Skip to content

R0024/2026-03-25/Q004/SRC01/E01

Research R0024 — Sycophancy and Addiction
Run 2026-03-25
Query Q004
Source SRC01
Evidence SRC01-E01
Type Statistical

Anthropic sycophancy reduction metrics for Claude 4.5 model family

URL: https://www.anthropic.com/news/protecting-well-being-of-users

Extract

Anthropic's 4.5 model family showed substantial improvements:

  • Claude Opus 4.5, Sonnet 4.5, and Haiku 4.5 each scored 70-85% lower than Opus 4.1 on sycophancy and encouragement of user delusion metrics.
  • Stress-test course-correction rates: Opus 4.5 (10% failure), Sonnet 4.5 (16.5% failure), Haiku 4.5 (37% failure), vs. Opus 4.1 (64% failure).
  • Anthropic open-sourced Petri, their automated behavioral audit tool, freely available for comparing sycophancy scores across models.
  • The 4.5 model family outperformed all other frontier models tested in November 2025 on Petri's sycophancy evaluation.

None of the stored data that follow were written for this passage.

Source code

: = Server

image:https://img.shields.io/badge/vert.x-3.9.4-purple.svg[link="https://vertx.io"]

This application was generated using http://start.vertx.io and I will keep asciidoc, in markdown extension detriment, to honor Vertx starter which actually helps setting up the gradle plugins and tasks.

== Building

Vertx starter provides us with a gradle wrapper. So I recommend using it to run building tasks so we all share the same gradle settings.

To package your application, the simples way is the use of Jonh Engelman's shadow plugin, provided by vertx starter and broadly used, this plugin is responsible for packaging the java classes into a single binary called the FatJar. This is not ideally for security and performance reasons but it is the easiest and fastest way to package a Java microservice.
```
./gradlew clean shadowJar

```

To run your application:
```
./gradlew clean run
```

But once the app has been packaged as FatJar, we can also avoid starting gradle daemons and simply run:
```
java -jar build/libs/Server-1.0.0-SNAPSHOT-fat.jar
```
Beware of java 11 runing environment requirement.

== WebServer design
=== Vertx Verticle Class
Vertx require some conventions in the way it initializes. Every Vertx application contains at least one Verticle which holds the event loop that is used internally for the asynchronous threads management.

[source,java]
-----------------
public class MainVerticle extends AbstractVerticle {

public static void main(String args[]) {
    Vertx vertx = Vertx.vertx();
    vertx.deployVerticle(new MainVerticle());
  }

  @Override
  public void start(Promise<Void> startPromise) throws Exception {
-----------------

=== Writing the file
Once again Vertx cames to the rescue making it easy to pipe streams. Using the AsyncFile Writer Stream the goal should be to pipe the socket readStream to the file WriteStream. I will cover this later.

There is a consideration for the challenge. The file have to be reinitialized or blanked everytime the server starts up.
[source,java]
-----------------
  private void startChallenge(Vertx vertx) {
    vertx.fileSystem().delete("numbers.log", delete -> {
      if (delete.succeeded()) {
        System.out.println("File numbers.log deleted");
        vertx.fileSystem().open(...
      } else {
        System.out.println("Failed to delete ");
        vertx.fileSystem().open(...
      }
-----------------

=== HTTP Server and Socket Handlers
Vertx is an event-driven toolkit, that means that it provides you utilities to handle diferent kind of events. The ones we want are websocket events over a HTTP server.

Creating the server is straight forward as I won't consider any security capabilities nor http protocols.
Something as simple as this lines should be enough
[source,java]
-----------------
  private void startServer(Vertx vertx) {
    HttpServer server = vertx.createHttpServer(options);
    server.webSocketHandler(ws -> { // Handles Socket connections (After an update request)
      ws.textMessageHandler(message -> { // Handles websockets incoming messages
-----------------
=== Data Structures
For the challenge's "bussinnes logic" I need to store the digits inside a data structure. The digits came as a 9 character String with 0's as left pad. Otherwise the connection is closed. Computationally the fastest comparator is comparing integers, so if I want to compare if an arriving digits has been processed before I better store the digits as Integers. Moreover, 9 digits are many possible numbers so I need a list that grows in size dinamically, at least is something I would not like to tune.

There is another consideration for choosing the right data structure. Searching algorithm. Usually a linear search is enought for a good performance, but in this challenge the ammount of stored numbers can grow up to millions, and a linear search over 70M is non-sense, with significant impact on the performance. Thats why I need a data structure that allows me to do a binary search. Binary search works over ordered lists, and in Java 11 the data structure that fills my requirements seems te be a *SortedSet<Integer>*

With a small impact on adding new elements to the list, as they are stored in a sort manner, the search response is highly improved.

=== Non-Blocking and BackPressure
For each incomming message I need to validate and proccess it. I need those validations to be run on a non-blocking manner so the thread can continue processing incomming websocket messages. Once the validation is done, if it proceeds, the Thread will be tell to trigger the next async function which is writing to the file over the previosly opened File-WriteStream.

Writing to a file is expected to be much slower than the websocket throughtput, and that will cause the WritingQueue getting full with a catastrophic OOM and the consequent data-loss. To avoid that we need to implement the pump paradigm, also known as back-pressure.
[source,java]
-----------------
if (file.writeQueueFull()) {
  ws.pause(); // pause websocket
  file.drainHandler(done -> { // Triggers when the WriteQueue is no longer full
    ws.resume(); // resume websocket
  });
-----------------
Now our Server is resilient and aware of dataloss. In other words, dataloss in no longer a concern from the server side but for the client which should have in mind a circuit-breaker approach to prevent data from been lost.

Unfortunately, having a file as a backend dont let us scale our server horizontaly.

The organization pledges to "continue to build new protections and safeguards" and remains "committed to publishing our methods and results transparently."

Relevance to Hypotheses

Hypothesis Relationship Strength
H1 Supports Specific before/after metrics published with an open evaluation tool
H2 Contradicts Quantitative metrics clearly exist
H3 Supports Metrics exist but are self-reported, lack binding commitment to regular reporting, and no independent audit has verified them

Context

The open-sourcing of Petri is significant — it enables independent verification of sycophancy claims across models. However, Anthropic's self-reported 70-85% improvement has not yet been independently verified using this tool.

Notes

The 70-85% figure compares two model generations (4.1 vs 4.5). This is a relative improvement, not an absolute benchmark. It does not tell us whether the absolute level of sycophancy in 4.5 models is "acceptable" by any external standard.